Recorded data:
━━━━━━━━━━
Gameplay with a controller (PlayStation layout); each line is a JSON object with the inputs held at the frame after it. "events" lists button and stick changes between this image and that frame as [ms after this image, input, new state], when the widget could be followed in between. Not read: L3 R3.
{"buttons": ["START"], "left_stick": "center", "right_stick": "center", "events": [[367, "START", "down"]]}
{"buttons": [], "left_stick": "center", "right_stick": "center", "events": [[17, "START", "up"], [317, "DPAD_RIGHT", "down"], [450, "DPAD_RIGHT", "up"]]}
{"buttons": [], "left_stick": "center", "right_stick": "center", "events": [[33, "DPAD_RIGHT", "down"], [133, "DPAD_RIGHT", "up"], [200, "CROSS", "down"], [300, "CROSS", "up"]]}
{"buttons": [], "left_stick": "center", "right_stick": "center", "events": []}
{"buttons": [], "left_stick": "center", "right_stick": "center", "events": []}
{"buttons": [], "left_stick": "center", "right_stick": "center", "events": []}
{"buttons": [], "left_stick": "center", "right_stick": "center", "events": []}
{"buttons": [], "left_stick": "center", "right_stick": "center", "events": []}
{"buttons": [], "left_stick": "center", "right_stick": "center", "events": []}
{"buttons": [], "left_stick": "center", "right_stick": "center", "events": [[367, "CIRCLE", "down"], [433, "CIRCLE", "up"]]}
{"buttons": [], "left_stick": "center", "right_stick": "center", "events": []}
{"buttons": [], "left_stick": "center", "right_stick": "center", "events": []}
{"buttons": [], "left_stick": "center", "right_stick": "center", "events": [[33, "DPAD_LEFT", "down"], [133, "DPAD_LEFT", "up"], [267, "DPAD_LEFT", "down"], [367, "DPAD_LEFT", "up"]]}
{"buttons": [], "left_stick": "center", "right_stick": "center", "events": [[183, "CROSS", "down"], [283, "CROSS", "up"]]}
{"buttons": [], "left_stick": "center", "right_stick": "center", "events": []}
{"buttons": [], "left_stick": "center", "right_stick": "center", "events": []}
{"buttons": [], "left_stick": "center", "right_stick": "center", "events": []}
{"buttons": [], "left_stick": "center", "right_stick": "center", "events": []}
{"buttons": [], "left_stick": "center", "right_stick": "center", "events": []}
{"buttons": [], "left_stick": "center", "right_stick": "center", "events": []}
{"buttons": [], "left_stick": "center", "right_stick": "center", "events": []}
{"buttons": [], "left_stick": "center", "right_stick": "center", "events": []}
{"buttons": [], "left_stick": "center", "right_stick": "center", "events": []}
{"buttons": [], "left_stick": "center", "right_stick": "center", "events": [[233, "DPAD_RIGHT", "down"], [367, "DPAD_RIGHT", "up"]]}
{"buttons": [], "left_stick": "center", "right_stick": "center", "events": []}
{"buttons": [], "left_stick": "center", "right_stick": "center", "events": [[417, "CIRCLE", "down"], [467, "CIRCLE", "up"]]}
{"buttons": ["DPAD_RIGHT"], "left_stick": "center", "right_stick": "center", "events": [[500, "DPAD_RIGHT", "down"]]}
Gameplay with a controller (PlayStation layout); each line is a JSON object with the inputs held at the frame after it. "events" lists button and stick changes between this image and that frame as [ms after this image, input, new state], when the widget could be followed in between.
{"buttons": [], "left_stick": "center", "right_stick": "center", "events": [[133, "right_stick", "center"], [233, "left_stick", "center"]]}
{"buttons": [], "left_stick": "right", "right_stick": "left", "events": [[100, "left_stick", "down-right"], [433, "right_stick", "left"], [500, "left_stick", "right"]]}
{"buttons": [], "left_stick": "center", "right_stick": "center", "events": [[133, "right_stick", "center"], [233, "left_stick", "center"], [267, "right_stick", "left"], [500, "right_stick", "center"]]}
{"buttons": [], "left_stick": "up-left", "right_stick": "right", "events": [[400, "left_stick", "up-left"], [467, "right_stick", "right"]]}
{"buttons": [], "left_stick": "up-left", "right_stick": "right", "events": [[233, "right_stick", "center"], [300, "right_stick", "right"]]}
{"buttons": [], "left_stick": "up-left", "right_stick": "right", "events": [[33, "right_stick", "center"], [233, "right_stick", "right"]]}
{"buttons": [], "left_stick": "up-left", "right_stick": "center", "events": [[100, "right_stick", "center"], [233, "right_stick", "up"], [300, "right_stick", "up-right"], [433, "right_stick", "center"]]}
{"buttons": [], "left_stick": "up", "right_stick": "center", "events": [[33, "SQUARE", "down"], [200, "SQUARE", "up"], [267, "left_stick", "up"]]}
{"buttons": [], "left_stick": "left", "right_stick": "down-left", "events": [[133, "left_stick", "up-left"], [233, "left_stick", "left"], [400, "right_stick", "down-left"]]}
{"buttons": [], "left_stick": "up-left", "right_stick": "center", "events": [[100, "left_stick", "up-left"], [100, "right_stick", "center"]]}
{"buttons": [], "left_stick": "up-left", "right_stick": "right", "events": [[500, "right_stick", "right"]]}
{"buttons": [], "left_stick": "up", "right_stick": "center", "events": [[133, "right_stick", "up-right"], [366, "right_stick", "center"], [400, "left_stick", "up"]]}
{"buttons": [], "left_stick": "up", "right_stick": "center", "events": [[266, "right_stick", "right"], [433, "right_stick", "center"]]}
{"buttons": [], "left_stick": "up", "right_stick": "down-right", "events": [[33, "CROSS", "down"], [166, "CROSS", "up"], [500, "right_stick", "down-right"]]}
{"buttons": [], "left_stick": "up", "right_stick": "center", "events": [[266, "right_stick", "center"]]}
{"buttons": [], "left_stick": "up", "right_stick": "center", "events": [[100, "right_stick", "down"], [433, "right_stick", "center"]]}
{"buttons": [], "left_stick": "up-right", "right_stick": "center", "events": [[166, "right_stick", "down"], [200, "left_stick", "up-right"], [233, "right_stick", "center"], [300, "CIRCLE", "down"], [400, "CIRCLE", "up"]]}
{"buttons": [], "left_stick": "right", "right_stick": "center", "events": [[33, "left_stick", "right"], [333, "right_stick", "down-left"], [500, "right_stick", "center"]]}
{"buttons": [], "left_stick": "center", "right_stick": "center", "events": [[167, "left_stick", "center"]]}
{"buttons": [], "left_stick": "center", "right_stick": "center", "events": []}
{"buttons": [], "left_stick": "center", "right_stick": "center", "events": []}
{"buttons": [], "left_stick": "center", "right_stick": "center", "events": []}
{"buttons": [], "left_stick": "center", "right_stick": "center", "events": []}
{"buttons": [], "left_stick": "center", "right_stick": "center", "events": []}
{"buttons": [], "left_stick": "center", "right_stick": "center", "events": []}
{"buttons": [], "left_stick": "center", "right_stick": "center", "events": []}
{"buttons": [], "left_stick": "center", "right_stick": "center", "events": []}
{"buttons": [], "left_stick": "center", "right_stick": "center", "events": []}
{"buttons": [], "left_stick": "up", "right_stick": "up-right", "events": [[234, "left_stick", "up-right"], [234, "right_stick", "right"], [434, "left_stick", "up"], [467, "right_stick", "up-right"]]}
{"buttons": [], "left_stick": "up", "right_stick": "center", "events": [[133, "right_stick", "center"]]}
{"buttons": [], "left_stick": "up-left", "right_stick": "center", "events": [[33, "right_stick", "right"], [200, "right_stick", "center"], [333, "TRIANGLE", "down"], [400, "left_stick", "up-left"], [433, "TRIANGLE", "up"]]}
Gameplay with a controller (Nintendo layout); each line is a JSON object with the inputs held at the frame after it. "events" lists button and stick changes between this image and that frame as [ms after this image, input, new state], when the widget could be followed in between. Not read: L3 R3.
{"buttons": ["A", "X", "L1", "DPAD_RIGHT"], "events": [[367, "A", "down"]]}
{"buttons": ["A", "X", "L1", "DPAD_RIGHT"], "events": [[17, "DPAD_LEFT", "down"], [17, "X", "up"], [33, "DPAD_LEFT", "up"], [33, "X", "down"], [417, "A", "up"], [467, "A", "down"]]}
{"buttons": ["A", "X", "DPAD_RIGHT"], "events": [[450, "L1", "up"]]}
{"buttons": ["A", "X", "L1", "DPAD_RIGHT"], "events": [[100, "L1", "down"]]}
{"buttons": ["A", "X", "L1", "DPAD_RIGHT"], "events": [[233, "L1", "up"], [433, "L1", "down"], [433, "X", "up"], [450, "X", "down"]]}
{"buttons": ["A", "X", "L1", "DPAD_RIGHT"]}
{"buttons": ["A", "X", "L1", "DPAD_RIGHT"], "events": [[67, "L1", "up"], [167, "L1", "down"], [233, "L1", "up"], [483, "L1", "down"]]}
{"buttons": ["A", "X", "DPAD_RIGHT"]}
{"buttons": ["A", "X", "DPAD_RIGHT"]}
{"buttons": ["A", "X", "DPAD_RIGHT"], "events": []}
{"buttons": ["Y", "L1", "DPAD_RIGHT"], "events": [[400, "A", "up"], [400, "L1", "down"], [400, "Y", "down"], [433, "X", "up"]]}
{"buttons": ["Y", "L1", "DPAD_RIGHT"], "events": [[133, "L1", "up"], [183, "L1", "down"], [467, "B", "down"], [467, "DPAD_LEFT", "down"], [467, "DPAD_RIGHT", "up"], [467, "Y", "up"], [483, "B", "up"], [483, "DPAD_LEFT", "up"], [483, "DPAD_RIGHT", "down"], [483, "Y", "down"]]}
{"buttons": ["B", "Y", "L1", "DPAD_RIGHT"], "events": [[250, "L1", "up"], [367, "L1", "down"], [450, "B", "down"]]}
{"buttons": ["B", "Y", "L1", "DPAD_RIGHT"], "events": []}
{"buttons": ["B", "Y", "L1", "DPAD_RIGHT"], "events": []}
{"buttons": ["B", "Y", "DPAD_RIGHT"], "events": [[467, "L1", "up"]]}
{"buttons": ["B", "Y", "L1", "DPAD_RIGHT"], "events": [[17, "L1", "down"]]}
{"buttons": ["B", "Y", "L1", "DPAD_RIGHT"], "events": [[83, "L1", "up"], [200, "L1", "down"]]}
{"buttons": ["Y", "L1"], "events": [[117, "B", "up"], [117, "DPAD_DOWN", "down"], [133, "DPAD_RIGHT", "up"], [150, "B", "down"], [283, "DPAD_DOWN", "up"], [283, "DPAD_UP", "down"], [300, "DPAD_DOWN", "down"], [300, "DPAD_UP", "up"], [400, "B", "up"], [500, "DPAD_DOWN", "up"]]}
━━━━━━━━━━
Work order
Would you copy out every line in the records that includes the string "state"?

Written solution
Gameplay with a controller (PlayStation layout); each line is a JSON object with the inputs held at the frame after it. "events" lists button and stick changes between this image and that frame as [ms after this image, input, new state], when the widget could be followed in between. Not read: L3 R3.
Gameplay with a controller (PlayStation layout); each line is a JSON object with the inputs held at the frame after it. "events" lists button and stick changes between this image and that frame as [ms after this image, input, new state], when the widget could be followed in between.
Gameplay with a controller (Nintendo layout); each line is a JSON object with the inputs held at the frame after it. "events" lists button and stick changes between this image and that frame as [ms after this image, input, new state], when the widget could be followed in between. Not read: L3 R3.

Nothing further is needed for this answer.